**EXERCISE DATA:**

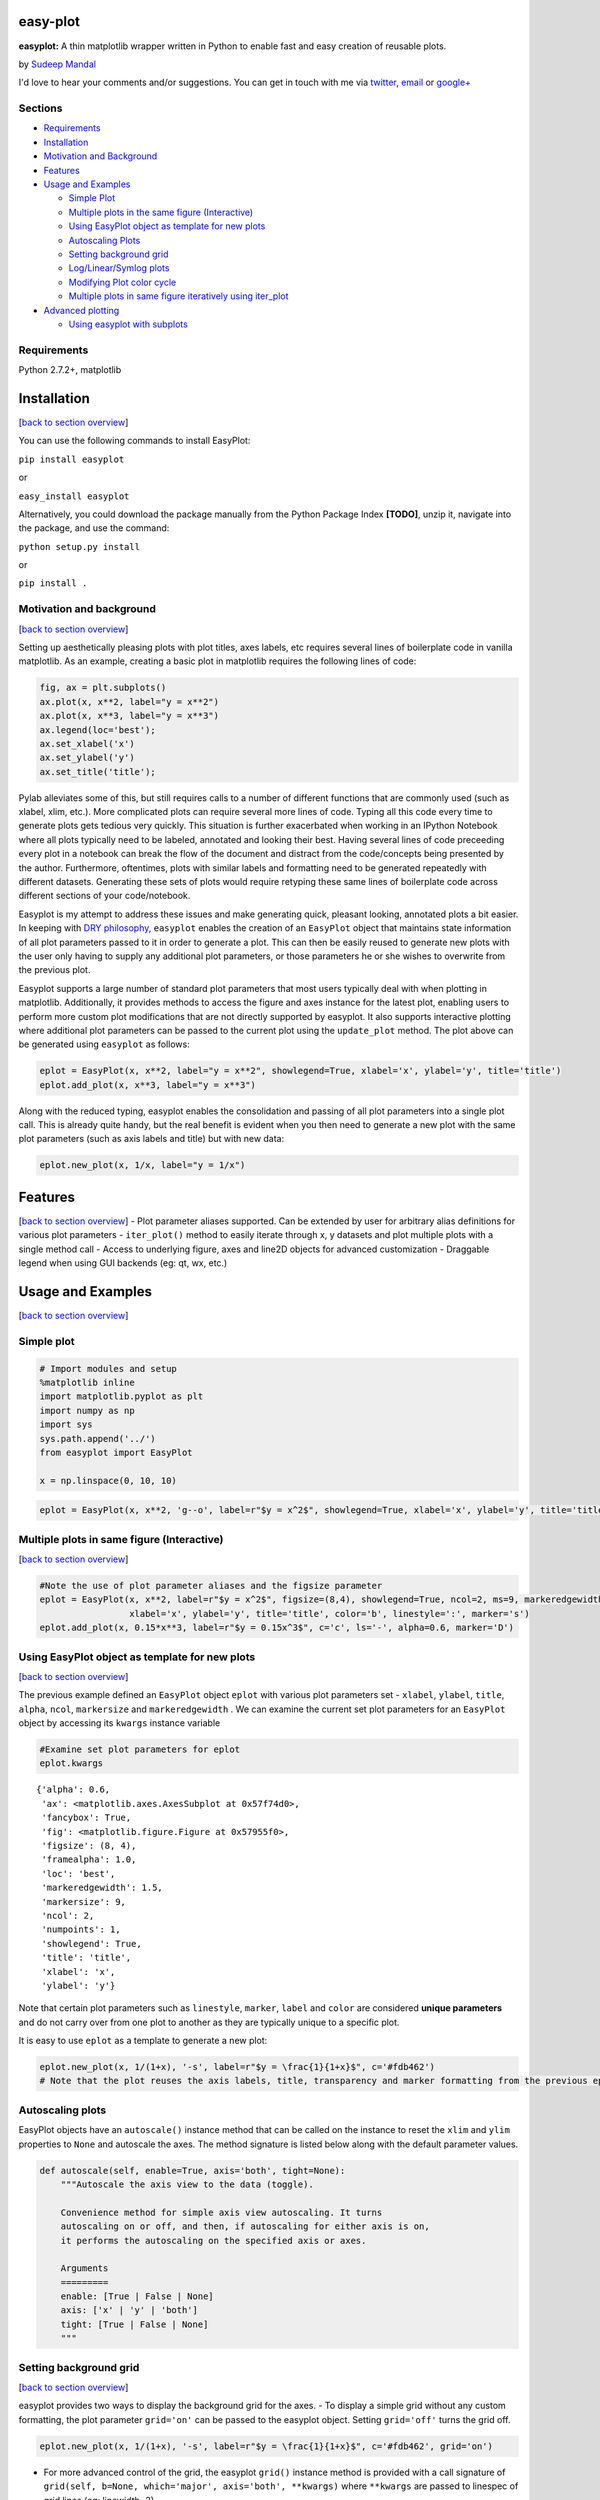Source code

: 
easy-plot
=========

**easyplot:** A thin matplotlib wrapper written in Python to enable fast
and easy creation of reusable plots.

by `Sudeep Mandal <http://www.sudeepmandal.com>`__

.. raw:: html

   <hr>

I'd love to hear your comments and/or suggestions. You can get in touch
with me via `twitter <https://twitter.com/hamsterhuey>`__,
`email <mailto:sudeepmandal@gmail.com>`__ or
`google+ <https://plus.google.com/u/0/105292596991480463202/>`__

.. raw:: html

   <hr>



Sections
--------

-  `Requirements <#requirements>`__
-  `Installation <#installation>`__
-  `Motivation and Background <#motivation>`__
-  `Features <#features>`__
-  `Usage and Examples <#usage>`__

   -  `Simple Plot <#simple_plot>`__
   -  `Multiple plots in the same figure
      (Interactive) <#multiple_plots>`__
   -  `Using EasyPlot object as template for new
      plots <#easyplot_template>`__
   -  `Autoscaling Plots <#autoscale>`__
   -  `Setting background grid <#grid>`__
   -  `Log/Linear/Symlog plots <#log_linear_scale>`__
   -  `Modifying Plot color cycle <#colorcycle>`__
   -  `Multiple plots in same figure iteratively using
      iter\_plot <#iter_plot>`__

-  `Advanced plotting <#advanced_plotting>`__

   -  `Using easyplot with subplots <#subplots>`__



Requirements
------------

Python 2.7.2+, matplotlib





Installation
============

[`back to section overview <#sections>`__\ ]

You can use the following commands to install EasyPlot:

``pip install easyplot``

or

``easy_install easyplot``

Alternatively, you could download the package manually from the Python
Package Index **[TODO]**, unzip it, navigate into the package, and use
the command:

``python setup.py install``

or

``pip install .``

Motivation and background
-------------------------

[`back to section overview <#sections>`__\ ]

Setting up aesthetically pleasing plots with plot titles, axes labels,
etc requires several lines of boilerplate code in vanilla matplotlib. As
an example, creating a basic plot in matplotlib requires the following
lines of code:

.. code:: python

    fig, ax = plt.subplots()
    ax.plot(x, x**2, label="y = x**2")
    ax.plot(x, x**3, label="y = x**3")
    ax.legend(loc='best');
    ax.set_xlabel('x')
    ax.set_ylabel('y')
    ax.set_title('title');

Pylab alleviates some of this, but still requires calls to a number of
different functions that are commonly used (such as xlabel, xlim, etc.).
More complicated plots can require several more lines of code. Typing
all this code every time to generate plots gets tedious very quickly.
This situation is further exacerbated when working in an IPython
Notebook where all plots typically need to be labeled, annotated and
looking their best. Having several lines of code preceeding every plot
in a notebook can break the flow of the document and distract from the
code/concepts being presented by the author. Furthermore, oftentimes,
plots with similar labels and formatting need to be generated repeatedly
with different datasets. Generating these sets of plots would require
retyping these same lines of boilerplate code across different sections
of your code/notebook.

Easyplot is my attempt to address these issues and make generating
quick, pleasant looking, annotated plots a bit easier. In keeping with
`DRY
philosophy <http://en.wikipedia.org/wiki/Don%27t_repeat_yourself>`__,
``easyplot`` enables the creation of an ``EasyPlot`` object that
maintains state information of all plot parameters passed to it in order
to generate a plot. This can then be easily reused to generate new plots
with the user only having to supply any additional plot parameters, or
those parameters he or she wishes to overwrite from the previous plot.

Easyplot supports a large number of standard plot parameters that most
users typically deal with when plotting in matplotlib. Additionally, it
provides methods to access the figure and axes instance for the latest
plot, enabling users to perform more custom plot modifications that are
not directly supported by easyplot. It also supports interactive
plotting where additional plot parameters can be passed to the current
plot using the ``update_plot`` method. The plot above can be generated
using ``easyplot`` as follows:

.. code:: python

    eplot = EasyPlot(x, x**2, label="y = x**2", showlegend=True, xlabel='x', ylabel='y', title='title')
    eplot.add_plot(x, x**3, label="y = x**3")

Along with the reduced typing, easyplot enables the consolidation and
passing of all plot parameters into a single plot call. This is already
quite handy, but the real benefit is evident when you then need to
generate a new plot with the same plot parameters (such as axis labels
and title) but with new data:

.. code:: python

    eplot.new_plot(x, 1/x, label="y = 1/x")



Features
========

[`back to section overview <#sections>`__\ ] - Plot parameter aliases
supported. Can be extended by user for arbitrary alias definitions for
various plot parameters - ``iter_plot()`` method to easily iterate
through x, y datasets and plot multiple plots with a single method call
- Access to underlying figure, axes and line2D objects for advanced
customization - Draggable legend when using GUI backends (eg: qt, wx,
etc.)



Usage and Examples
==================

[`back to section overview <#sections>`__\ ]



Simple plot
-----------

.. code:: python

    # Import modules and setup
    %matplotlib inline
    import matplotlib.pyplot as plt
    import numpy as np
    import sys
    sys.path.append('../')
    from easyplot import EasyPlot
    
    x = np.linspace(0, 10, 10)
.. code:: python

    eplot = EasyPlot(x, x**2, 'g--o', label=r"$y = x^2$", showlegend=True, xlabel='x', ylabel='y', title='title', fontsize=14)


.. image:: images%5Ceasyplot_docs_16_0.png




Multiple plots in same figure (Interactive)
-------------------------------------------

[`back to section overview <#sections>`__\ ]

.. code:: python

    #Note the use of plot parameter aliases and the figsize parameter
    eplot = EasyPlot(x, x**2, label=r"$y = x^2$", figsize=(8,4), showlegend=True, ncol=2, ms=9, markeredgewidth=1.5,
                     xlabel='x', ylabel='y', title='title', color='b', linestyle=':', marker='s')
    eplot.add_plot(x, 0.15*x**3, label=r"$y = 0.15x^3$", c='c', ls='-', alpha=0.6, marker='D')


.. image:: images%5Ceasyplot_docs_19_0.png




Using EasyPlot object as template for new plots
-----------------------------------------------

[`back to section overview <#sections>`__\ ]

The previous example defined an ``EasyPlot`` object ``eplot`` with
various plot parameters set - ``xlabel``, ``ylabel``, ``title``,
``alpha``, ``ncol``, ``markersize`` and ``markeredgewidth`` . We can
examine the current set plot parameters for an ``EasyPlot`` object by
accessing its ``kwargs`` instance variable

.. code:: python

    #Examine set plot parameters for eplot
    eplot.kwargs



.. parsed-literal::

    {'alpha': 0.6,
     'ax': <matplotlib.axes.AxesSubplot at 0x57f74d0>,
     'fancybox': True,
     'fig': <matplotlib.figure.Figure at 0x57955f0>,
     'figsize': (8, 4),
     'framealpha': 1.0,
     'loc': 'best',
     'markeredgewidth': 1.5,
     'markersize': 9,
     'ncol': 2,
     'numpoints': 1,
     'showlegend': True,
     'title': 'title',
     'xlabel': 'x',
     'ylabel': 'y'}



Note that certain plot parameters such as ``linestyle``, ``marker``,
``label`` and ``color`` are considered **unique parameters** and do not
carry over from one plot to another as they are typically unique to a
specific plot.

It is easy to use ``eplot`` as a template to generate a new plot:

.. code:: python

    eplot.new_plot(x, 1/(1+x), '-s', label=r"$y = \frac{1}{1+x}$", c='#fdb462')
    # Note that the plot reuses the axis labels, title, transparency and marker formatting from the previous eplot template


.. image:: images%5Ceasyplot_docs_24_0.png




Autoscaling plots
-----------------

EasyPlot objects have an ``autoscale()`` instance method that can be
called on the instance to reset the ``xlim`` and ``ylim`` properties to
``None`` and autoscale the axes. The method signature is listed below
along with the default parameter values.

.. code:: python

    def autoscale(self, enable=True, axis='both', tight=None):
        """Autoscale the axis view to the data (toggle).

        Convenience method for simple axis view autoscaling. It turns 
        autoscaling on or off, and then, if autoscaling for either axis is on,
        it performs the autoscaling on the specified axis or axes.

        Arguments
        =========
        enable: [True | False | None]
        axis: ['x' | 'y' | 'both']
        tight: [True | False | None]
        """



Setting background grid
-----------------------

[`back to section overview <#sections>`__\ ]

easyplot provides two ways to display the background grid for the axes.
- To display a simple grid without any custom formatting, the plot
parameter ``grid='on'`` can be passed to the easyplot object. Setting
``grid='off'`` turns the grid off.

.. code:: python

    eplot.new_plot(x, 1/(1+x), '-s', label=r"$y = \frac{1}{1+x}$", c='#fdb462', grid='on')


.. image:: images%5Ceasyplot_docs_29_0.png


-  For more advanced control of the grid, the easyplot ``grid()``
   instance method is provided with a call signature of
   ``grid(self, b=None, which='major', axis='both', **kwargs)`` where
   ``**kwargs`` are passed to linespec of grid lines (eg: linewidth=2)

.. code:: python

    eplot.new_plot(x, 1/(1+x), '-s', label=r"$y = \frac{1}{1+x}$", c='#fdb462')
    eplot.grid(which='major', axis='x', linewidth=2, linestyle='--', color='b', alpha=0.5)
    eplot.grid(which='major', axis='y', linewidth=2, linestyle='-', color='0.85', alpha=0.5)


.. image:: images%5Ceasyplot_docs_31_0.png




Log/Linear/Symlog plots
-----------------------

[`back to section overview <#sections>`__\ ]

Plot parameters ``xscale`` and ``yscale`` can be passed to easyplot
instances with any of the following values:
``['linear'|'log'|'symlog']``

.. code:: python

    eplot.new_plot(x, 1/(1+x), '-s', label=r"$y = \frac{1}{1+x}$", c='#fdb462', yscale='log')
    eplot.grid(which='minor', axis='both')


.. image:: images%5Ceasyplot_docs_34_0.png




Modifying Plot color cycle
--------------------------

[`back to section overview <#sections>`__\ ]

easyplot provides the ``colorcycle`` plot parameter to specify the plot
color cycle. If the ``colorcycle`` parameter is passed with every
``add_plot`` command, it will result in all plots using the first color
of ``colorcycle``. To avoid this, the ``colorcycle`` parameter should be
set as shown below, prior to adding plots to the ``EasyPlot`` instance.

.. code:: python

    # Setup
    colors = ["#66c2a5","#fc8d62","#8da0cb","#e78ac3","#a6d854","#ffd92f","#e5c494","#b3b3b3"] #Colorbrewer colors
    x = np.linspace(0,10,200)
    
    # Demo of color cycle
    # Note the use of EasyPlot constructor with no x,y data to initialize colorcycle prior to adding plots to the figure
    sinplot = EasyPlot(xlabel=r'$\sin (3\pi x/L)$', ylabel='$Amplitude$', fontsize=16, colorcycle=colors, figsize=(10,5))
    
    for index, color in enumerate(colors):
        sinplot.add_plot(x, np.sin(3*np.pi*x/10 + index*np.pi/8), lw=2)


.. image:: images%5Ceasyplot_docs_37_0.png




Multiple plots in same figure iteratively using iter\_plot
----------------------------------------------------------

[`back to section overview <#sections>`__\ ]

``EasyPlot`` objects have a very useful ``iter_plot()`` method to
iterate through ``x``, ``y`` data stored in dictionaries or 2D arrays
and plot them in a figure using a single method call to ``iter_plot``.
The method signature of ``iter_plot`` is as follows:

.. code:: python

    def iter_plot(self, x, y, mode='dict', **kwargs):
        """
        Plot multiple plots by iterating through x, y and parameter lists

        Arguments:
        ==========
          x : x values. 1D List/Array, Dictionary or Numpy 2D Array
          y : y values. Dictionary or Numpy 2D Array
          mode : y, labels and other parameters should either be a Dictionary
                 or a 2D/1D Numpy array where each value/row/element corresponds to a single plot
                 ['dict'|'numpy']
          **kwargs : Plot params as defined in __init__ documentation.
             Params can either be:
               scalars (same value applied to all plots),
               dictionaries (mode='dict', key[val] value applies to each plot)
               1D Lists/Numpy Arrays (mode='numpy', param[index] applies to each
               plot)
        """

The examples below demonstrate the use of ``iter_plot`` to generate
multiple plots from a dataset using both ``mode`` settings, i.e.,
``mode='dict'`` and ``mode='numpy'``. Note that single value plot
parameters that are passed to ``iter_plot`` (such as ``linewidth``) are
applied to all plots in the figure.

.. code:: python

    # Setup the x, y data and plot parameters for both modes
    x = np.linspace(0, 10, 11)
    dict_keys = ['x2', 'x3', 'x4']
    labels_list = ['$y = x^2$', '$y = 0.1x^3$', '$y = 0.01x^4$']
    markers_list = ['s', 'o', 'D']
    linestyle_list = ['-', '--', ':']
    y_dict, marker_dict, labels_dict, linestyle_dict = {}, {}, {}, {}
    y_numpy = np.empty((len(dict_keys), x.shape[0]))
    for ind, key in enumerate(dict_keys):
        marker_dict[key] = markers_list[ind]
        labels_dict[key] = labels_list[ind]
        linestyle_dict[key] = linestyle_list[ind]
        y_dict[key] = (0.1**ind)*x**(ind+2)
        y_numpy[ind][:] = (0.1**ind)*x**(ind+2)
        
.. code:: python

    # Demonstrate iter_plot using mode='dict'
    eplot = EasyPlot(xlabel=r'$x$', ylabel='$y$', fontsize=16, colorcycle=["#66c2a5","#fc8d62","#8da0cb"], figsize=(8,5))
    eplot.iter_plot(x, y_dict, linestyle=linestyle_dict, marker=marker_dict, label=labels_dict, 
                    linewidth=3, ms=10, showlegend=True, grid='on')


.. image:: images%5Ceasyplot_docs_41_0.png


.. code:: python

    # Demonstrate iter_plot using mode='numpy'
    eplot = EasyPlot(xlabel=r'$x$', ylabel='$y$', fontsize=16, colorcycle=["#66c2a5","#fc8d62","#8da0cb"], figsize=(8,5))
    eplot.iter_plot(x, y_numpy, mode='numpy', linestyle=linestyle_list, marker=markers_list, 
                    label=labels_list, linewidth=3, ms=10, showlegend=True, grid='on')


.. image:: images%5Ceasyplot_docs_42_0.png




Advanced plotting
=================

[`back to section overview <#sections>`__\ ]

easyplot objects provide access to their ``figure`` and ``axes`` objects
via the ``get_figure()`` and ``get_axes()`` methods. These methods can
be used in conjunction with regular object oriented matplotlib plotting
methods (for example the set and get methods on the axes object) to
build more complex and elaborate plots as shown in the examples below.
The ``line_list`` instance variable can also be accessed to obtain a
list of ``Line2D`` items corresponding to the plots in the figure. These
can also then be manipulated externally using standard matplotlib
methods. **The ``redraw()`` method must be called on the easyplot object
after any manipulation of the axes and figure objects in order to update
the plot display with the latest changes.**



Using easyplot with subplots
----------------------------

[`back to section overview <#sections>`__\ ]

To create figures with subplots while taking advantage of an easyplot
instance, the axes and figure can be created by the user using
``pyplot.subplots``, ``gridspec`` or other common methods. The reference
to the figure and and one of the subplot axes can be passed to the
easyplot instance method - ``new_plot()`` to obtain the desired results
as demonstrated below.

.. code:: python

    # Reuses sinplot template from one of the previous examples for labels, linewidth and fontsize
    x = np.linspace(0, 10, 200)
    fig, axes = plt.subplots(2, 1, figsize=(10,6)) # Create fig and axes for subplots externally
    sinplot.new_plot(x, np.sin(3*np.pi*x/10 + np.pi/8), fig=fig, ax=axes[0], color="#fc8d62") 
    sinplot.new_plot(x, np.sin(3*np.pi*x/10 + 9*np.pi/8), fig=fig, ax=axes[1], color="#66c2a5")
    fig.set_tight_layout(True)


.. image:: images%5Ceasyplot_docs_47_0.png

**WORK TO COMPLETE:** Pick every line of the data that includes the string "markeredgewidth".

**ANSWER TO THIS TASK:**
    eplot = EasyPlot(x, x**2, label=r"$y = x^2$", figsize=(8,4), showlegend=True, ncol=2, ms=9, markeredgewidth=1.5,
``alpha``, ``ncol``, ``markersize`` and ``markeredgewidth`` . We can
     'markeredgewidth': 1.5,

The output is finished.